Задание a -> Перепечатайте без изменений записи, начиная с самой первой строки записей и заканчивая строкой, содержащей «0.008545, 0.004281, 0.443996]]», включительно. Изображения в ответ не включайте.

★ ★ ★ ★ ★ ★ ★

Булгаков и в последующие годы одинаково твердо отвергает формалистское литературоведение Шкловского (понимая этот метод как провокацию, преследующую одну цель – развенчание классики), режиссерские эксперименты Мейерхольда (его постановки классических пьес считая кощунством), поэзию Маяковского (видя в его стихах лишь нагромождение нелепостей).
Гибель Маяковского произвела тяжелое и глубокое впечатление на Булгакова. Отчасти он пересмотрел свое отношение к личности поэта.
Во время диспута о Пушкине Булгаков чувствует себя хранителем и продолжателем высоких принципов русской литературы, творчества Пушкина. Он защищает не просто книги, а идеи гуманизма и созидания, сквозные, определяющие в творчестве Пушкина и всей русской литературе. Идеалы добра и справедливости, запечатленные в сочинениях Пушкина, других русских художников, помогли ему пережить Гражданскую войну и подняться над лагерями противоборствующих сил. Он сочинил свой доклад с открытой душой, а вовсе не как упорствующий белогвардеец, уцепившийся за своего «дворянского» писателя.
Поэтому столкновение Булгакова и основного докладчика Астахова (человека незаурядного) не было битвой приверженца старого режима со строителем нового мира. Булгаков считал, что наследие Пушкина должно обрести основополагающее место в новой России. Астаховым, начисто отвергающим Пушкина, очевидно, двигала юношеская горячность.

★ ★ ★ ★ ★ ★ ★

Задание b ->
Ответьте на вопросы по тексту о Булгакове.
(i) Какую единственную цель, по мнению Булгакова, преследовал формалистский метод Шкловского?
(ii) Что помогло Булгакову пережить Гражданскую войну?
(iii) Как зовут основного докладчика, с которым столкнулся Булгаков?

★ ★ ★ ★ ★ ★ ★

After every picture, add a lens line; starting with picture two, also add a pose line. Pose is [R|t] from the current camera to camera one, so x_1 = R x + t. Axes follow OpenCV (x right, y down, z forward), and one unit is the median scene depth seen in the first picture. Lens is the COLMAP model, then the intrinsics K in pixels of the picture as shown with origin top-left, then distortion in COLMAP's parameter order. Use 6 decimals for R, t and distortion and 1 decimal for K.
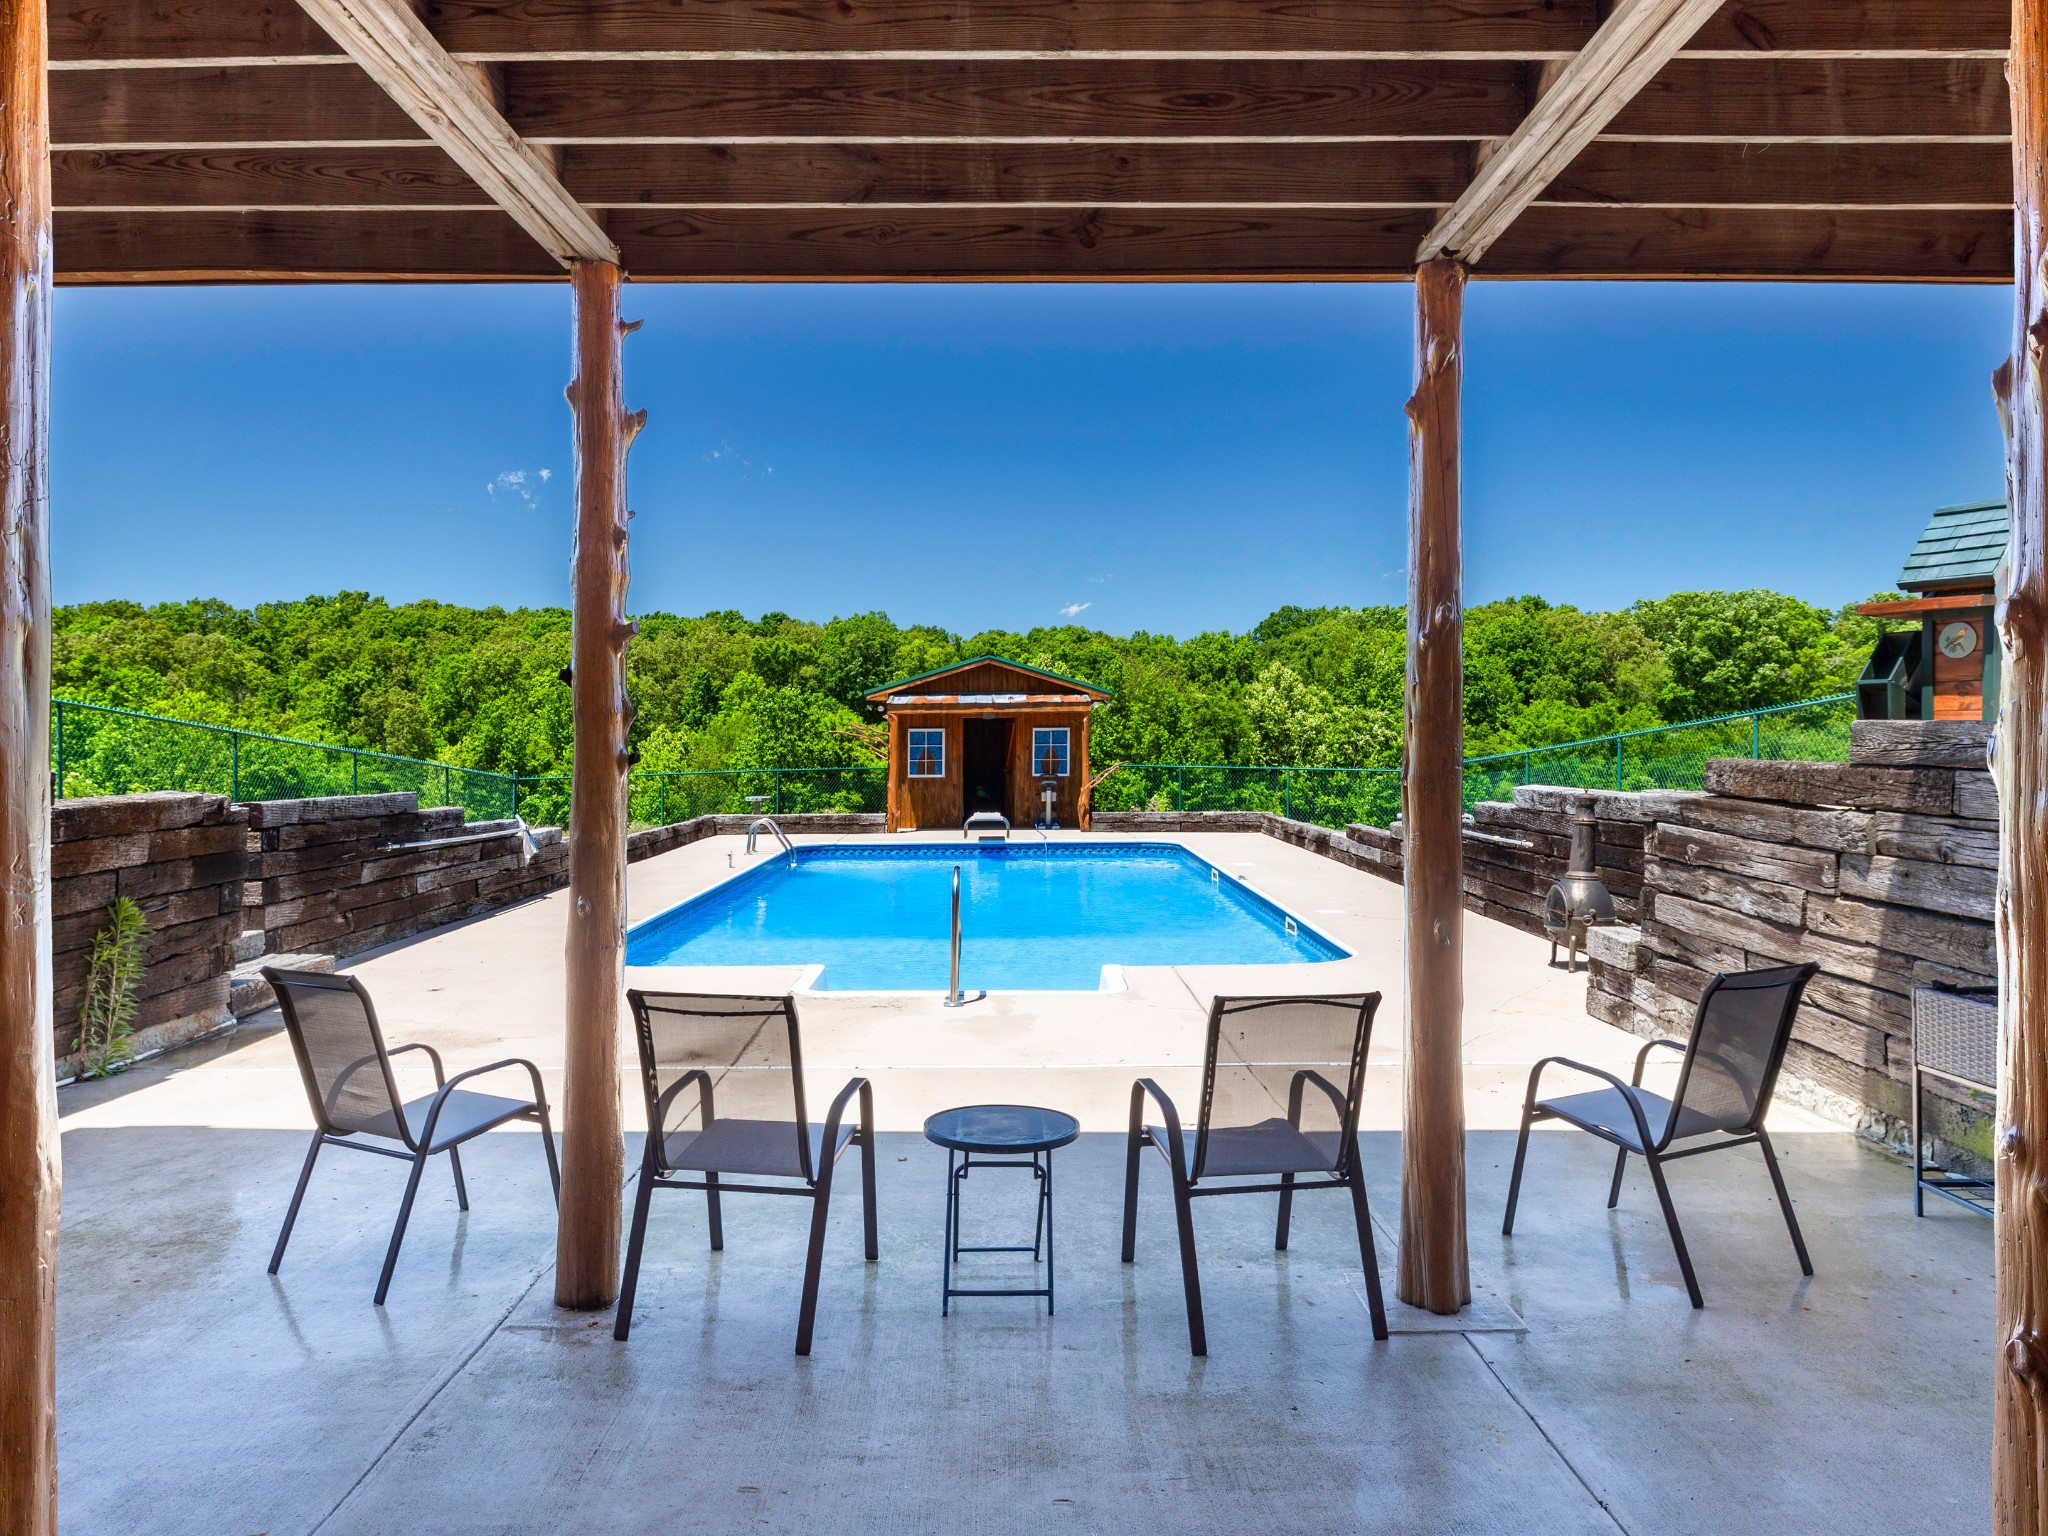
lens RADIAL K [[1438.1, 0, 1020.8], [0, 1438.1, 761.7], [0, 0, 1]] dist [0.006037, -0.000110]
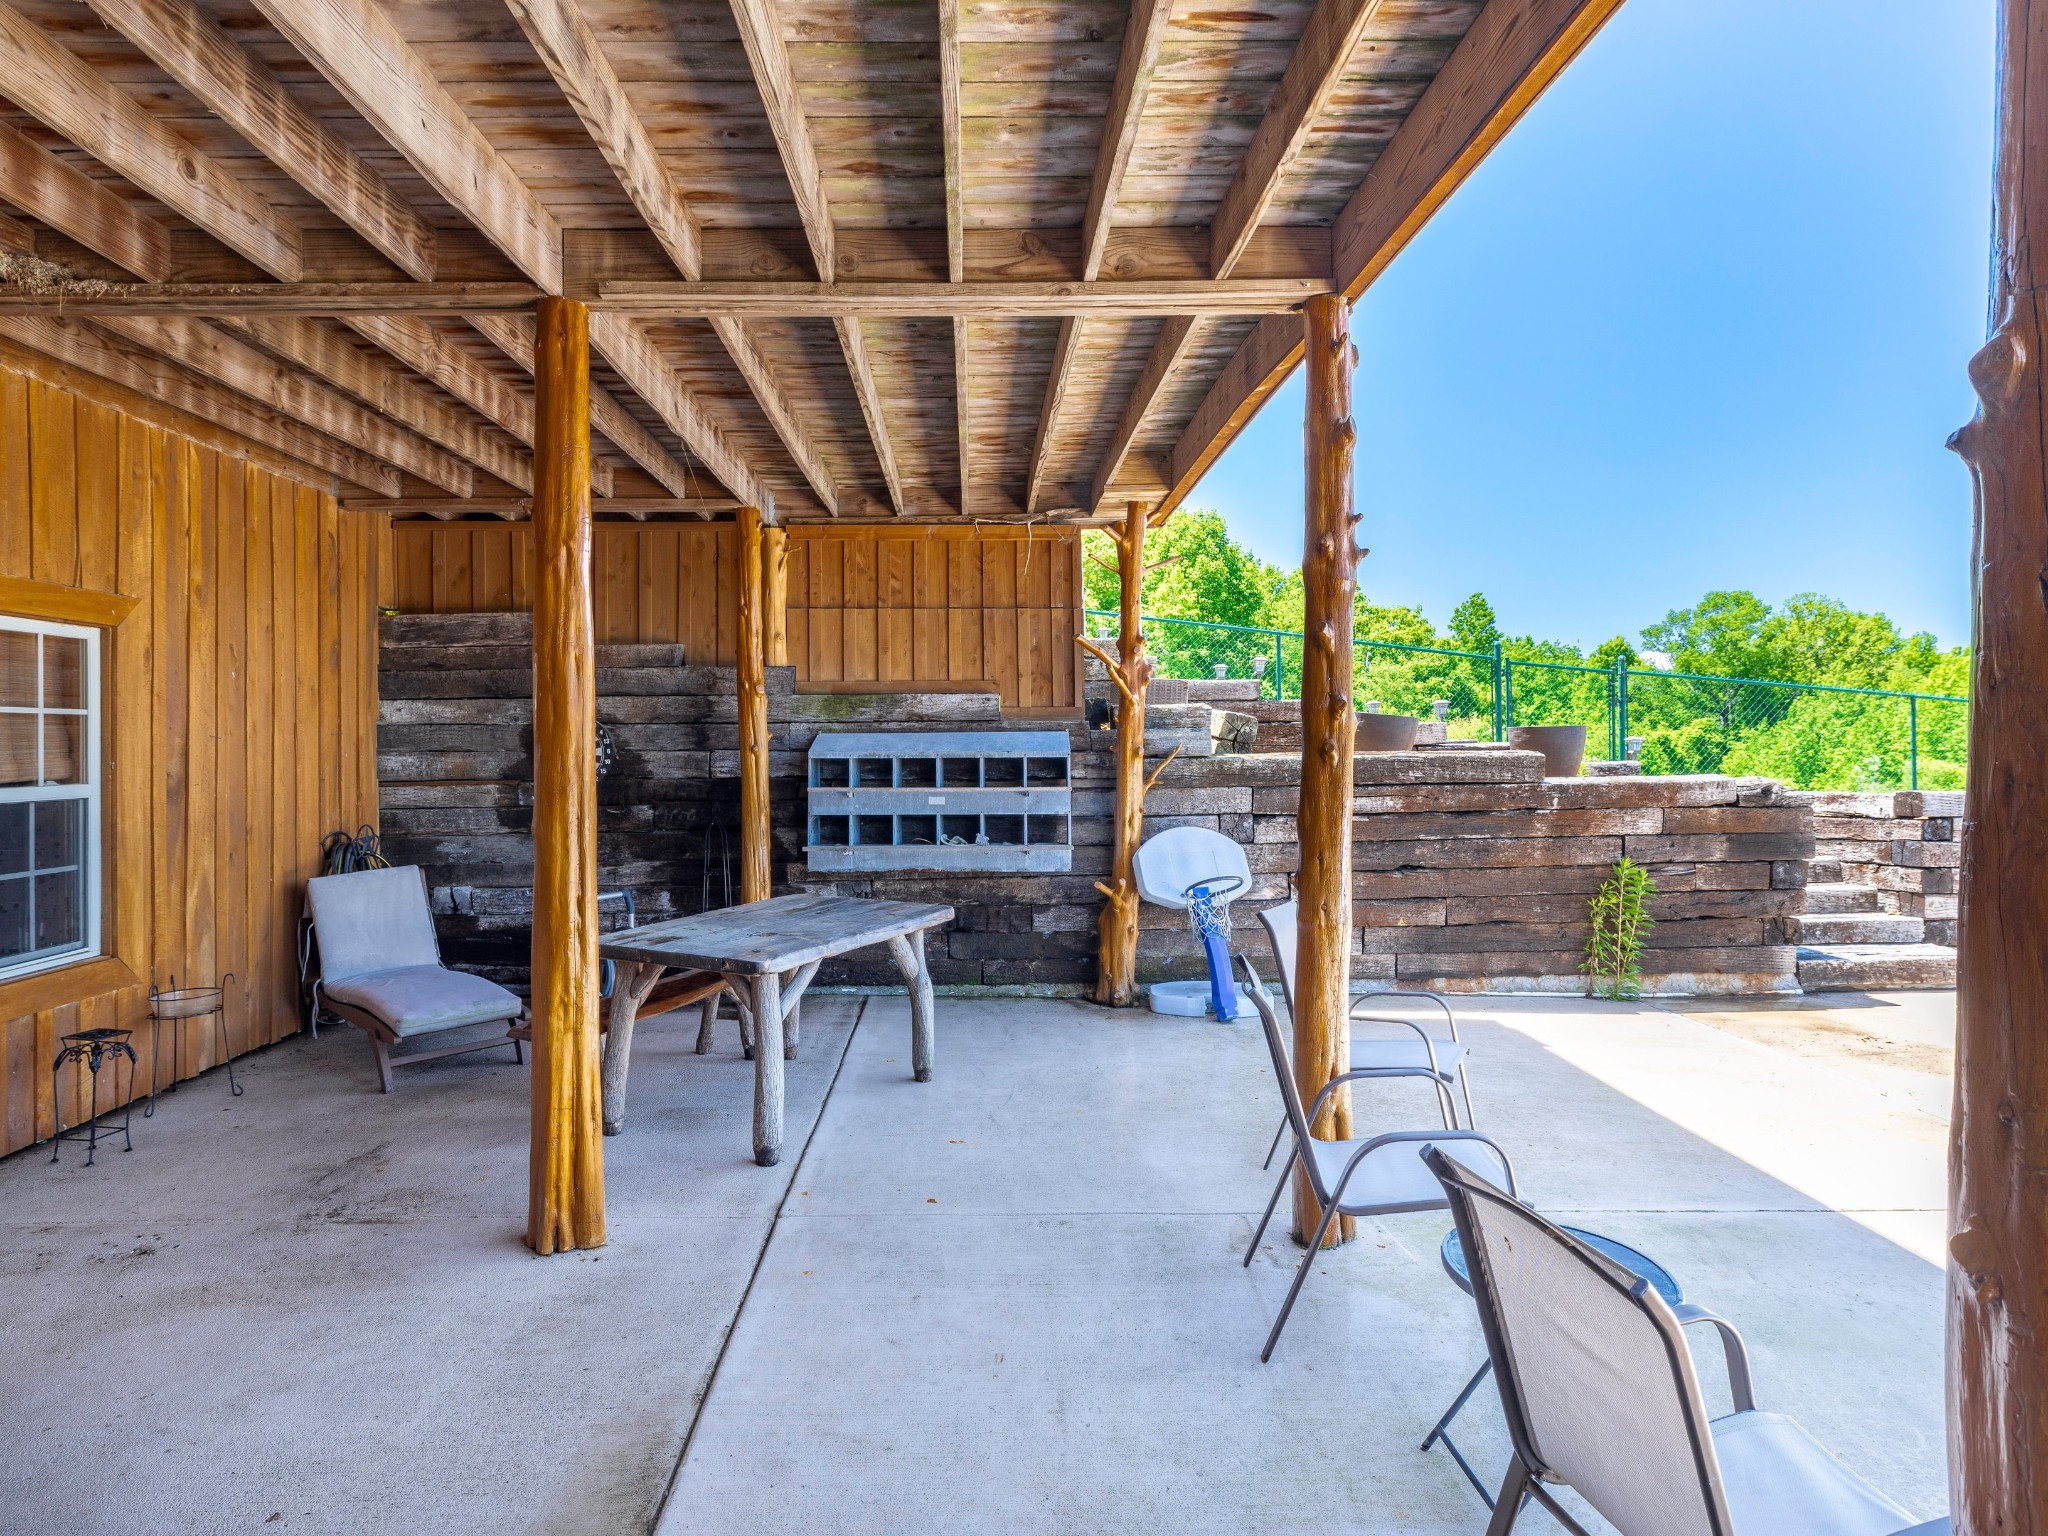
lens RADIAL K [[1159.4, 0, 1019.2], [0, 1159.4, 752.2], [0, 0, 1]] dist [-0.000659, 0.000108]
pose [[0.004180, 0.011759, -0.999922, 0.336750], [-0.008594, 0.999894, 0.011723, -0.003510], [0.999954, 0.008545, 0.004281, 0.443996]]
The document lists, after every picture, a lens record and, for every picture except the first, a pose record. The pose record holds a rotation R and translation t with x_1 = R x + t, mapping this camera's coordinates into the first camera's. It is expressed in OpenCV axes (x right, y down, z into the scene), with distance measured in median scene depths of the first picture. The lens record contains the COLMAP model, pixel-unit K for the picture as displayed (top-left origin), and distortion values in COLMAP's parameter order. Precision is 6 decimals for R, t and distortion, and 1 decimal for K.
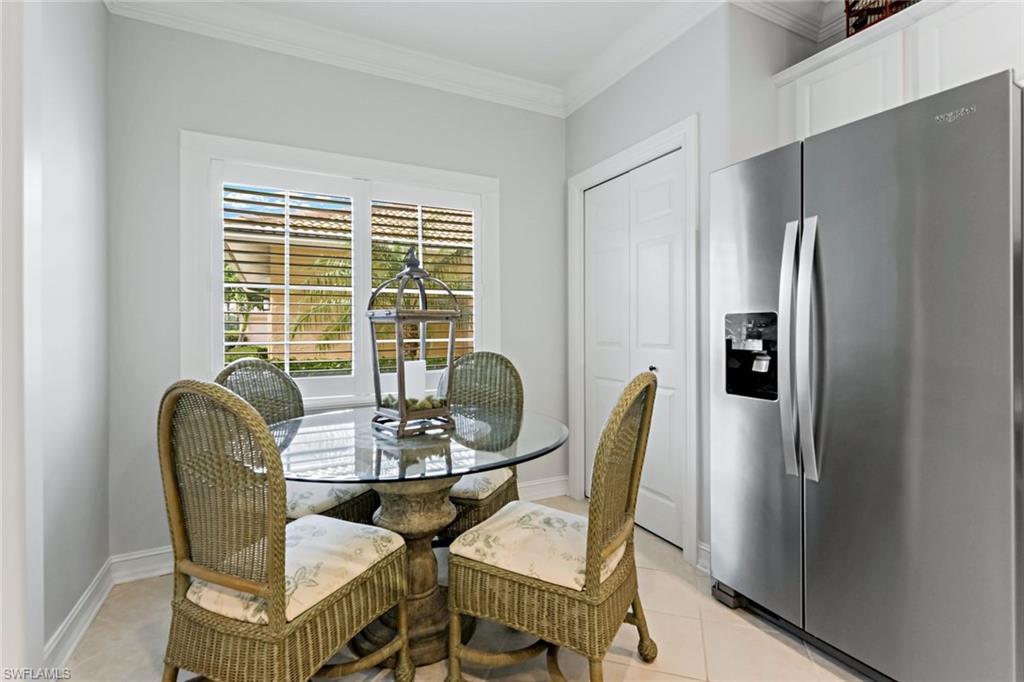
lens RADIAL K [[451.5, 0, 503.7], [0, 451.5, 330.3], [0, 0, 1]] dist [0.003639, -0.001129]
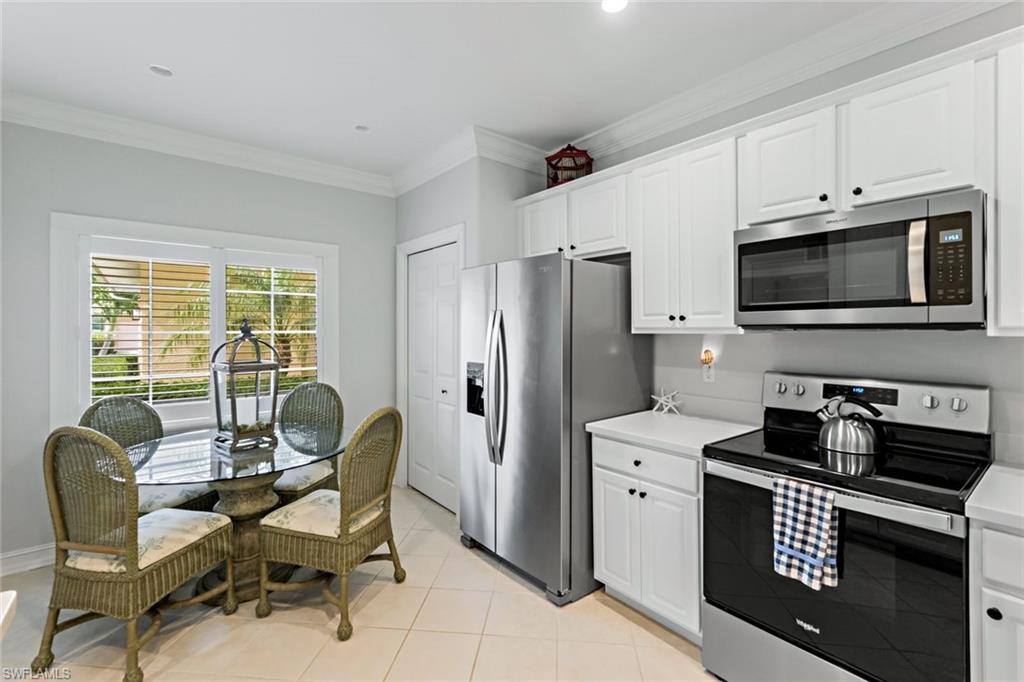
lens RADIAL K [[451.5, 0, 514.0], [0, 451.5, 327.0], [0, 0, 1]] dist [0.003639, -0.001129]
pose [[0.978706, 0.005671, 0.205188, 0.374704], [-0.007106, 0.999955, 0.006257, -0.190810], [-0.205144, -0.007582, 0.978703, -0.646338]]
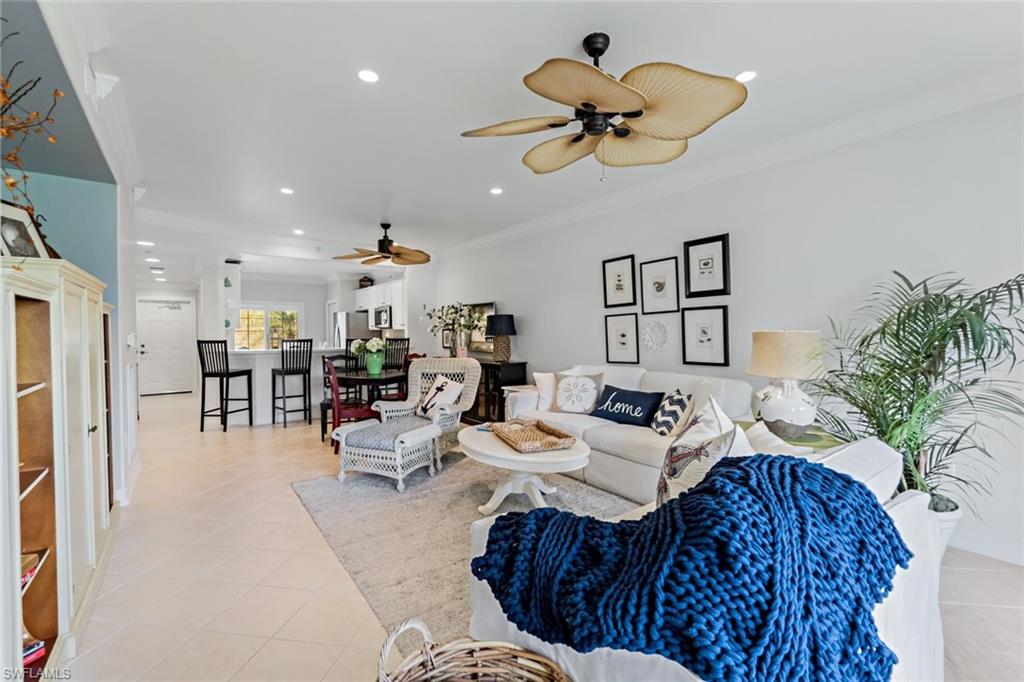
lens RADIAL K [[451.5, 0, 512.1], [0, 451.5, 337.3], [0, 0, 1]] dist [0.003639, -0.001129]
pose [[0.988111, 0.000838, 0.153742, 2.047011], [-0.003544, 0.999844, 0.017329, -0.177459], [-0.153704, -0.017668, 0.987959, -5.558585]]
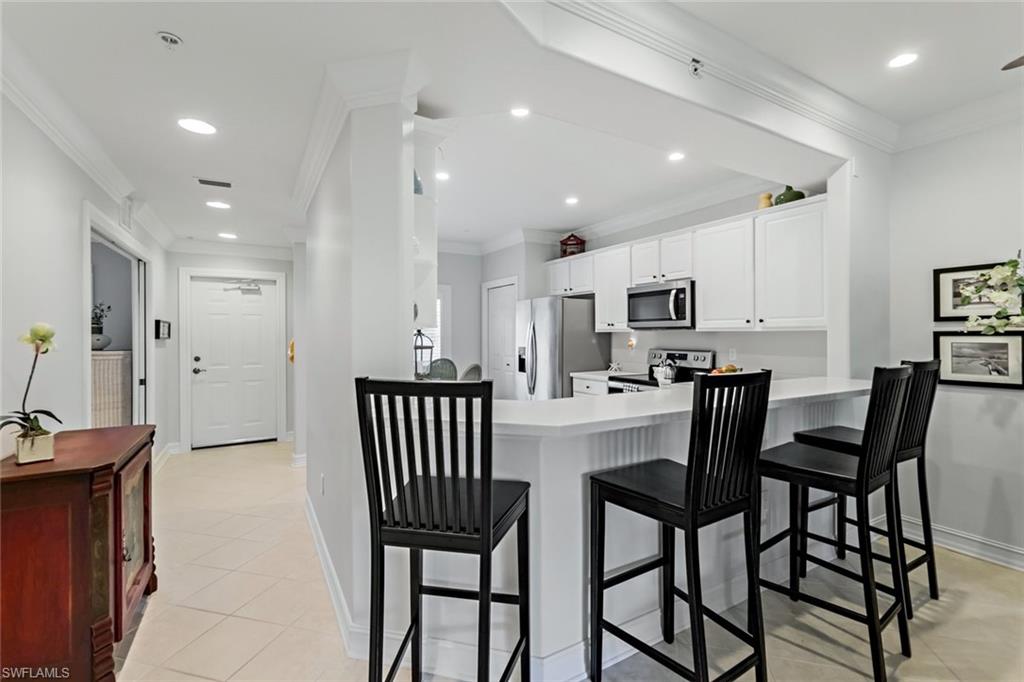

★ ★ ★ ★ ★ ★ ★

Письменный ответ a ->
After every picture, add a lens line; starting with picture two, also add a pose line. Pose is [R|t] from the current camera to camera one, so x_1 = R x + t. Axes follow OpenCV (x right, y down, z forward), and one unit is the median scene depth seen in the first picture. Lens is the COLMAP model, then the intrinsics K in pixels of the picture as shown with origin top-left, then distortion in COLMAP's parameter order. Use 6 decimals for R, t and distortion and 1 decimal for K.
lens RADIAL K [[1438.1, 0, 1020.8], [0, 1438.1, 761.7], [0, 0, 1]] dist [0.006037, -0.000110]
lens RADIAL K [[1159.4, 0, 1019.2], [0, 1159.4, 752.2], [0, 0, 1]] dist [-0.000659, 0.000108]
pose [[0.004180, 0.011759, -0.999922, 0.336750], [-0.008594, 0.999894, 0.011723, -0.003510], [0.999954, 0.008545, 0.004281, 0.443996]]

Письменный ответ b ->
(i) Развенчание классики.
(ii) Идеалы добра и справедливости, запечатленные в сочинениях Пушкина и других русских художников.
(iii) Астахов.